Apparently the first time the GM ran this game, the PCs got very caught up in prom drama, but in this game we focused more on the alien probe that had landed nearby and had taken over a couple of students to get them to send a message back that Earth was open for invasion. Which we stopped. Yay!
Post game head-canon for this game was that at some point my character would pin Louisa's - an annoyingly perky, nice and understanding goth - against a locker and kiss her then stomp off, which Louisa's character wouldn't see coming despite the fact that she got telepathy. Amusingly, relatively few of my characters tend to end up being attracted to Louisa's unless it's something we've decided ahead of time, but apparently this was an exception.
This game was a lot of fun, run by someone we've run games for before (including slot 1 this year). She's an amazing player, and we're always glad to see on our list, but apparently she was a little intimidated about having us as players. (Whereas, honestly, we were fairly confident that we'd have a good time.)

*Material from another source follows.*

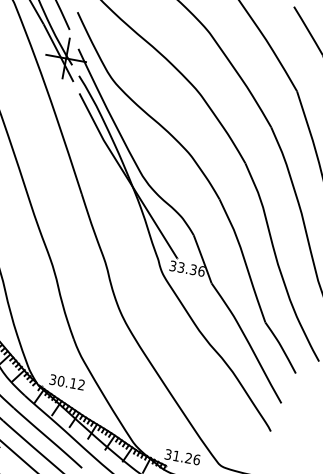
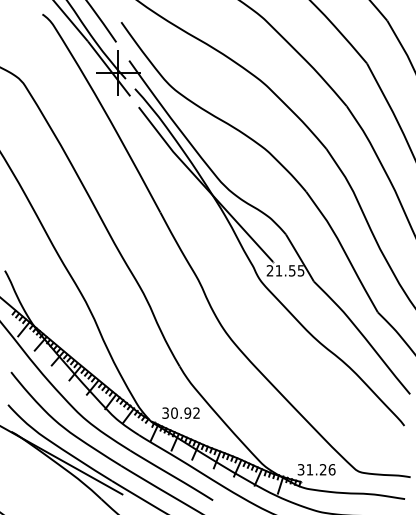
text: (187, 268) -> (285, 270), 33.36 -> 21.55
text: (73, 382) -> (187, 412), 30.12 -> 30.92

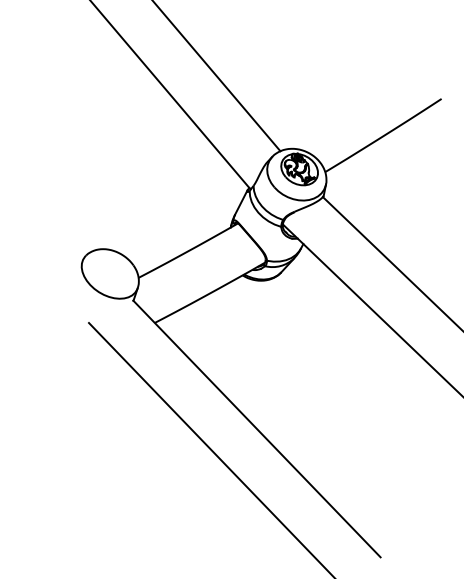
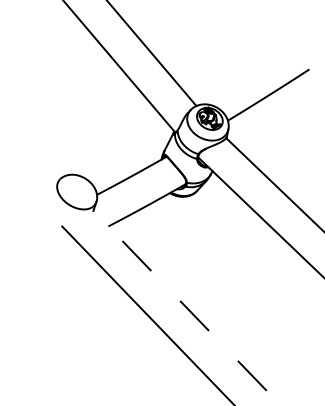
line: (257, 428) -> (180, 300), solid -> dashed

Slots 6 and 7 - Nova Mundi: Impact!
Here we played people in the modern world who were all top tier players in Nova Mundi, a MMORPG. A hotly awaited update is released and we all wake up in the world, in our main characters' bodies, along with seemingly everyone else who plays the game. There was a little bit of a learning curve as we had to figure out how to use our abilities - not to mention even once we'd found out, remembering which set of gestures activates a spell is difficult when you're being attacked in real life by a monster - and exploring the world, and how the MMORPG rules interact with the world. Which was definitely not perfectly!
For instance, computer controlled characters now had free will and at least one person from Earth very quickly started dating one. (Not a PC, but a person from Earth nonetheless.) On the down side, all bought food didn't have taste implemented, though we did manage to figure out a workaround - if you took the raw ingredients and cooked them properly, they did actually have a taste. So some players with burger flipping skills from the real world suddenly found themselves in demand.
As top tier players, especially once we'd practiced our skills in our new bodies, we also got involved in the plot - a trail of clues which led to a dungeon raid that if we beat it would give us a key to either go home or access more worlds. There was also a subplot of a monster invasion, and players who defected to the monster faction either in hope that was the way home, or because they were griefers. We finished the raid, then defeated the monster invasion and had the choice about whether to return home or unlock more worlds.
My character was never going home - she was a closeted trans-woman working a dead end retail job who in no way had the money to transition. So finding herself in a female body that actually felt right? Yeah, not going back from that. In the end, after the epic battles, only one person did end up returning - a cis-guy stuck in the opposite situation, a female main that gave him dysphoria.
This was a fun popcorn game, a nice low energy way to finish off the con, and gave me many World of Warcraft feels, even though I've never been a serious MMORPG player.